> Work to be completed: Rewrite everything from the start of these lines down to the line containing "She plugs his", replacing "headphones" with "earphones" and leaving the rest unchanged.

> Data:
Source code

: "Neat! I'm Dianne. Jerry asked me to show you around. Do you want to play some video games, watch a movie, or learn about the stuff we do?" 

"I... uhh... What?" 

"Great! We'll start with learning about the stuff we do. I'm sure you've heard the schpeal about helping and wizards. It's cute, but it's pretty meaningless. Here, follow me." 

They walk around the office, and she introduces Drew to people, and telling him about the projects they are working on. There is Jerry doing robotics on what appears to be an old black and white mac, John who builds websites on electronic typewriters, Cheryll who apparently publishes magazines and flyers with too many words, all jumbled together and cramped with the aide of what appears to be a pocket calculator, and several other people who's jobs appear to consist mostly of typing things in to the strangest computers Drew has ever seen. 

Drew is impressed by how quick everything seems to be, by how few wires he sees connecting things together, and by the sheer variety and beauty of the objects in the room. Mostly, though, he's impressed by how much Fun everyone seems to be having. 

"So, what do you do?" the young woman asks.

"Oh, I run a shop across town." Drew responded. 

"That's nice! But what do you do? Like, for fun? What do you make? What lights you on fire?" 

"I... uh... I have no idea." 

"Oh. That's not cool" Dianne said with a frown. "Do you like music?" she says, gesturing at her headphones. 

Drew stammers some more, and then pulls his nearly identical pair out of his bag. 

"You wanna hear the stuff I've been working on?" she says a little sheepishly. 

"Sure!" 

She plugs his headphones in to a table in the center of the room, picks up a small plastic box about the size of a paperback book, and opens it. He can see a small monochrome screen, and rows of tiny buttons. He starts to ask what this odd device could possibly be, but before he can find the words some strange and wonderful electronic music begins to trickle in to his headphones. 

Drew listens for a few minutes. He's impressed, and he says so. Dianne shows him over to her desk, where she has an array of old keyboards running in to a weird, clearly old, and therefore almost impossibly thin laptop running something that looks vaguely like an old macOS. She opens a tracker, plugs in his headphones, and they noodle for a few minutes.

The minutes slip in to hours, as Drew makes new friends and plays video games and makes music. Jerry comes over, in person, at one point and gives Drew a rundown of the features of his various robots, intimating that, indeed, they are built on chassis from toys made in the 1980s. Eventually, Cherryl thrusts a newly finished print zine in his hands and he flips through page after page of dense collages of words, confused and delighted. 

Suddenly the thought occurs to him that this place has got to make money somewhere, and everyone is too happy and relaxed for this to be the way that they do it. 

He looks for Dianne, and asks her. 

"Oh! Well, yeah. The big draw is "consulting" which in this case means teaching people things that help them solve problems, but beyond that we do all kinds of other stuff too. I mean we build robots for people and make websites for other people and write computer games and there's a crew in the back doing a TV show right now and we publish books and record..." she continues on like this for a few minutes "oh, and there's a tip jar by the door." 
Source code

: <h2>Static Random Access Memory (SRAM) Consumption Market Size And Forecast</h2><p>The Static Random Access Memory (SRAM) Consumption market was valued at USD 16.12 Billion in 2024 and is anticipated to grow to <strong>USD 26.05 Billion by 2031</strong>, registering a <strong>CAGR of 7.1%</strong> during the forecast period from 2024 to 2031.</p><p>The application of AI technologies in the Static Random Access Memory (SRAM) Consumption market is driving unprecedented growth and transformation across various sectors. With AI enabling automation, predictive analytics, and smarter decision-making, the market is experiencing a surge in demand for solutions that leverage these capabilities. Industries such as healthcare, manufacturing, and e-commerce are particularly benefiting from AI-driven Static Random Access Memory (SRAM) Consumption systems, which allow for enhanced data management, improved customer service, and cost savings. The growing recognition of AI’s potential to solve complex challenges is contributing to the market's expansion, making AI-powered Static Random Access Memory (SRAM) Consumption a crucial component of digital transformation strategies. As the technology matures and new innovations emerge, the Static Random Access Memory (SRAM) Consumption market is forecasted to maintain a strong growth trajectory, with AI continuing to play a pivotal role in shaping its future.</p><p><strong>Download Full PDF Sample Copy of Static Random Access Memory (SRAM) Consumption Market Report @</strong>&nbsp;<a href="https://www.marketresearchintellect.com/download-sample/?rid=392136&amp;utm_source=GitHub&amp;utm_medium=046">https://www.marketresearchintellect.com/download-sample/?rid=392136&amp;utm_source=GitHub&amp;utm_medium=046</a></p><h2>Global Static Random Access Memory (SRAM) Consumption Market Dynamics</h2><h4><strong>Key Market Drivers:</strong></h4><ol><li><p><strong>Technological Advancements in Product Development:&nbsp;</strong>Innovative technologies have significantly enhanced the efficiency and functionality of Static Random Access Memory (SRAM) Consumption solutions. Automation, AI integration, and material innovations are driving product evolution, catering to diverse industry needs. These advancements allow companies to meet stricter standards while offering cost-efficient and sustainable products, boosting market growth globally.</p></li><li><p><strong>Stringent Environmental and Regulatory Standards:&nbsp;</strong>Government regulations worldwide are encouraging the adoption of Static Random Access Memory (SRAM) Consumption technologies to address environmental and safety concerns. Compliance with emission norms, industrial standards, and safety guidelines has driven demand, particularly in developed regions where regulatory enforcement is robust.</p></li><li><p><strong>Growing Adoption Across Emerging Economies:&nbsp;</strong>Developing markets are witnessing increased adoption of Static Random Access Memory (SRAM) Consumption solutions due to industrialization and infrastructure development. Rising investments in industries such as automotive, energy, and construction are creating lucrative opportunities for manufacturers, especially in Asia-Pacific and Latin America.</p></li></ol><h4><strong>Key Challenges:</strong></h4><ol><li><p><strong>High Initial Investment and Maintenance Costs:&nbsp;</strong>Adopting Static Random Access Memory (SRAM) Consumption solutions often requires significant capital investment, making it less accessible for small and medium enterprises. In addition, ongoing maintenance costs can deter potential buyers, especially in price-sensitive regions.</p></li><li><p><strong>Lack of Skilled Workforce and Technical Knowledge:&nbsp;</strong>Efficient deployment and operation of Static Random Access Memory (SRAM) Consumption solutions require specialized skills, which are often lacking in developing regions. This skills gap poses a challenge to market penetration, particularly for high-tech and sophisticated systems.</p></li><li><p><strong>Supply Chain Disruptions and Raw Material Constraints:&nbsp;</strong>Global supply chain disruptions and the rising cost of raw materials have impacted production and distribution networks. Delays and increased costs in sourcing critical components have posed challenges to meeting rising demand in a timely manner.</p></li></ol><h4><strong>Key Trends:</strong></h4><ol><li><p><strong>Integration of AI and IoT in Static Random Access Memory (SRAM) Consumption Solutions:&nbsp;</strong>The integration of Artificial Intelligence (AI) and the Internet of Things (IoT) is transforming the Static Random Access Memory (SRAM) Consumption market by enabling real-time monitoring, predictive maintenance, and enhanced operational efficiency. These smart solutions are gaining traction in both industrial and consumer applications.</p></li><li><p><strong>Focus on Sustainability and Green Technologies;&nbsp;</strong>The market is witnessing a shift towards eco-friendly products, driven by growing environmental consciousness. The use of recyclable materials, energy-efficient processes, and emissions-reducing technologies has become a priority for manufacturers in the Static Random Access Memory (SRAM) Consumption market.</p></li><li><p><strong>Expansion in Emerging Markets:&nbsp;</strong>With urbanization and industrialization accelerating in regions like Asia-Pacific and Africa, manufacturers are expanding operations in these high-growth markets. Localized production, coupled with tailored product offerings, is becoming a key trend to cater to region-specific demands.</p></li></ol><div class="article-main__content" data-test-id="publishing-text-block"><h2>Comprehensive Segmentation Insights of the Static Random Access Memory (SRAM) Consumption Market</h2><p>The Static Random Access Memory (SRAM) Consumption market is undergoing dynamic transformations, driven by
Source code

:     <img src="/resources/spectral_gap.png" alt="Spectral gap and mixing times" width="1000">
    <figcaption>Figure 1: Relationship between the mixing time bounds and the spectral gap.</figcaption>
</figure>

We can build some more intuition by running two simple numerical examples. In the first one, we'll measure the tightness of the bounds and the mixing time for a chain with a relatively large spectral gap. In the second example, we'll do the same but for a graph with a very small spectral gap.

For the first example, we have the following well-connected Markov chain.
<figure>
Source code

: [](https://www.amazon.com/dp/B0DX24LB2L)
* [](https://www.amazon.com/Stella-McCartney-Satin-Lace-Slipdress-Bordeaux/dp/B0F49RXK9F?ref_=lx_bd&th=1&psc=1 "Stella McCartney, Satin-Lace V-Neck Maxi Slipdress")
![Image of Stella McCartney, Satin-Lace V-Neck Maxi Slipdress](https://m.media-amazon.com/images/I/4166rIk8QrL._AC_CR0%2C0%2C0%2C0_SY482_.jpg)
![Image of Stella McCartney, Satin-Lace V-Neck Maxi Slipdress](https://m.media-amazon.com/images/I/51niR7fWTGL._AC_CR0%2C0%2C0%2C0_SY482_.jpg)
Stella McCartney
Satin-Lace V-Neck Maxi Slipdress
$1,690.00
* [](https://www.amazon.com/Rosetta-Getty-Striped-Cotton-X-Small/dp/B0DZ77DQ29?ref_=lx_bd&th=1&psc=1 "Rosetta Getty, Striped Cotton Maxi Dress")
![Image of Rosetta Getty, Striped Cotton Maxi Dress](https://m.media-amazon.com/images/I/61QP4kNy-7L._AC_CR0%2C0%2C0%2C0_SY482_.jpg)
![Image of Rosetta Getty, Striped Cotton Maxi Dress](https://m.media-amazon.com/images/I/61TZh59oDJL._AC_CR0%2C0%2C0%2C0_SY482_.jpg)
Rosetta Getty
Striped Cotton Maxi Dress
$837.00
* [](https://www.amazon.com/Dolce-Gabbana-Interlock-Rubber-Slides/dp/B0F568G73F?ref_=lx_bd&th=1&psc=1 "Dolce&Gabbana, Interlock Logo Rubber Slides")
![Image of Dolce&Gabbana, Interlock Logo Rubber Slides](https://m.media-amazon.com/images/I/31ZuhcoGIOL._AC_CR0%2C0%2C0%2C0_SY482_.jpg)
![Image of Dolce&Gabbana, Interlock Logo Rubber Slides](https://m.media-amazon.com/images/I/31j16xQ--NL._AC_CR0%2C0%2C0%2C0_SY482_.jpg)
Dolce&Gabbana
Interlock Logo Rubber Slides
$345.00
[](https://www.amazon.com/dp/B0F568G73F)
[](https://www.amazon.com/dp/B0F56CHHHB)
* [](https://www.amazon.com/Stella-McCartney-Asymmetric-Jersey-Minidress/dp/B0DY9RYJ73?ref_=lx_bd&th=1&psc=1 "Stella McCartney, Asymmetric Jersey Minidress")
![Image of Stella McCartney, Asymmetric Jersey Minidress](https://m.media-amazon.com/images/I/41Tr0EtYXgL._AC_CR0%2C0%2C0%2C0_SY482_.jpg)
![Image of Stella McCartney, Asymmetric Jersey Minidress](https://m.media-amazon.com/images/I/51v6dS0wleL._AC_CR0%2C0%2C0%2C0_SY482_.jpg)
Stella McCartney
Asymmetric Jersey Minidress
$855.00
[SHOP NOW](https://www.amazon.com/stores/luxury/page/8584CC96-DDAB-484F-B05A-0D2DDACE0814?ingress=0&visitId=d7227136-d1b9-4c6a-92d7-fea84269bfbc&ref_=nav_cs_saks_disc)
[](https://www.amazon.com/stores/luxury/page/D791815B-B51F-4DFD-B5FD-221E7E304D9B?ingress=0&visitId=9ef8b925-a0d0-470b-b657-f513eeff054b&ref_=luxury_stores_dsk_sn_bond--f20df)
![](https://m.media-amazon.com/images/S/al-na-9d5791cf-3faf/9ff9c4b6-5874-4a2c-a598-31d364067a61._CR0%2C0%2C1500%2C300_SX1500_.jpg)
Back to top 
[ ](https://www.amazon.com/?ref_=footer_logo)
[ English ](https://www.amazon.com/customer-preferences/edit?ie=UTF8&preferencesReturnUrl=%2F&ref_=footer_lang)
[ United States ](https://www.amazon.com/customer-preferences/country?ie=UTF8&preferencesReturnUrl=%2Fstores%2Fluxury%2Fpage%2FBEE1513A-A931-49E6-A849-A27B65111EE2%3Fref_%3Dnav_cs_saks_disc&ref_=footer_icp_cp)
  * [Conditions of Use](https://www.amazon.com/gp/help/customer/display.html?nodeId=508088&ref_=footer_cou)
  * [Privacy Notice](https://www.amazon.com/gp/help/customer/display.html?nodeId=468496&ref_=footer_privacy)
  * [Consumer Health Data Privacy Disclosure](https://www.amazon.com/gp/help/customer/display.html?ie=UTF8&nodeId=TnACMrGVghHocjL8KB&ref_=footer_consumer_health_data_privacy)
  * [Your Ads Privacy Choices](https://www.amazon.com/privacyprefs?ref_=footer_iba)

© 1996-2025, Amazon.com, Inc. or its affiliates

> Task result:
Source code

: "Neat! I'm Dianne. Jerry asked me to show you around. Do you want to play some video games, watch a movie, or learn about the stuff we do?" 

"I... uhh... What?" 

"Great! We'll start with learning about the stuff we do. I'm sure you've heard the schpeal about helping and wizards. It's cute, but it's pretty meaningless. Here, follow me." 

They walk around the office, and she introduces Drew to people, and telling him about the projects they are working on. There is Jerry doing robotics on what appears to be an old black and white mac, John who builds websites on electronic typewriters, Cheryll who apparently publishes magazines and flyers with too many words, all jumbled together and cramped with the aide of what appears to be a pocket calculator, and several other people who's jobs appear to consist mostly of typing things in to the strangest computers Drew has ever seen. 

Drew is impressed by how quick everything seems to be, by how few wires he sees connecting things together, and by the sheer variety and beauty of the objects in the room. Mostly, though, he's impressed by how much Fun everyone seems to be having. 

"So, what do you do?" the young woman asks.

"Oh, I run a shop across town." Drew responded. 

"That's nice! But what do you do? Like, for fun? What do you make? What lights you on fire?" 

"I... uh... I have no idea." 

"Oh. That's not cool" Dianne said with a frown. "Do you like music?" she says, gesturing at her earphones. 

Drew stammers some more, and then pulls his nearly identical pair out of his bag. 

"You wanna hear the stuff I've been working on?" she says a little sheepishly. 

"Sure!" 

She plugs his earphones in to a table in the center of the room, picks up a small plastic box about the size of a paperback book, and opens it. He can see a small monochrome screen, and rows of tiny buttons. He starts to ask what this odd device could possibly be, but before he can find the words some strange and wonderful electronic music begins to trickle in to his earphones. 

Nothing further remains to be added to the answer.